Nonetheless, the trade kicked off a firestorm, with politicians, Fox and Donald Trump, well before he became a presidential candidate, weighing in to vent and say Bergdahl wasn’t worth it. During the presidential campaign, Trump suggested Bergdahl should be executed by firing squad, pushed out of an airplane without a parachute or dropped back into Afghanistan.

Finally freed, Bergdahl, according to this account, underwent weeks of debriefings in which he provided the US military with valuable information about the Taliban and their tactics. He was eventually court-martialed on charges of desertion and misbehavior before the enemy. He pleaded guilty in 2017 and was dishonorably discharged, reduced in rank from sergeant to private.
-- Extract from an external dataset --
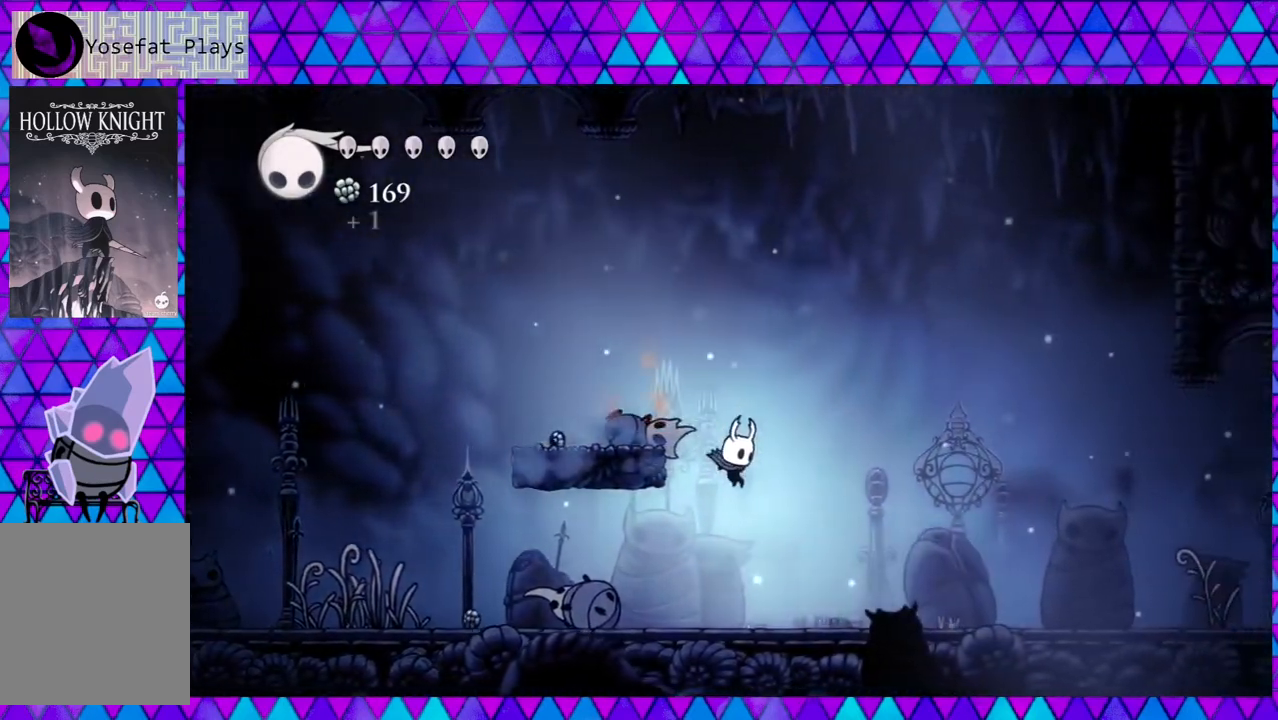
{"buttons": ["DPAD_LEFT"], "left_stick": "left", "right_stick": "down-left", "events": [[17, "DPAD_LEFT", "down"]]}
He was given no prison time and freed immediately to return to the family home in Idaho.

“The actual history – of a dysfunctional intelligence operation, Bergdahl’s own illusions, and the highest echelons of the Army chain of command turning the battlefield crisis (of his capture) into an opportunity of war—served no political interests,” the two write. “Five months before the 2014 midterm elections, however, the scandal did meet the needs of the Republican Party and as the GOP geared up for its best opportunity to regain the Senate since 2006, the timing could not have been better. L’affaire Bergdahl was an offer too good to refuse.”

Today, Bergdahl has sought to have his discharge overturned because of Trump’s incendiary pre-trial comments during the campaign. He has returned to the obscurity that enfolded him prior to his escapade. Given the 2,000 documents unearthed by the Washington Post on the mismanagement and futility of the war by three presidents, perhaps it is best that he stay there.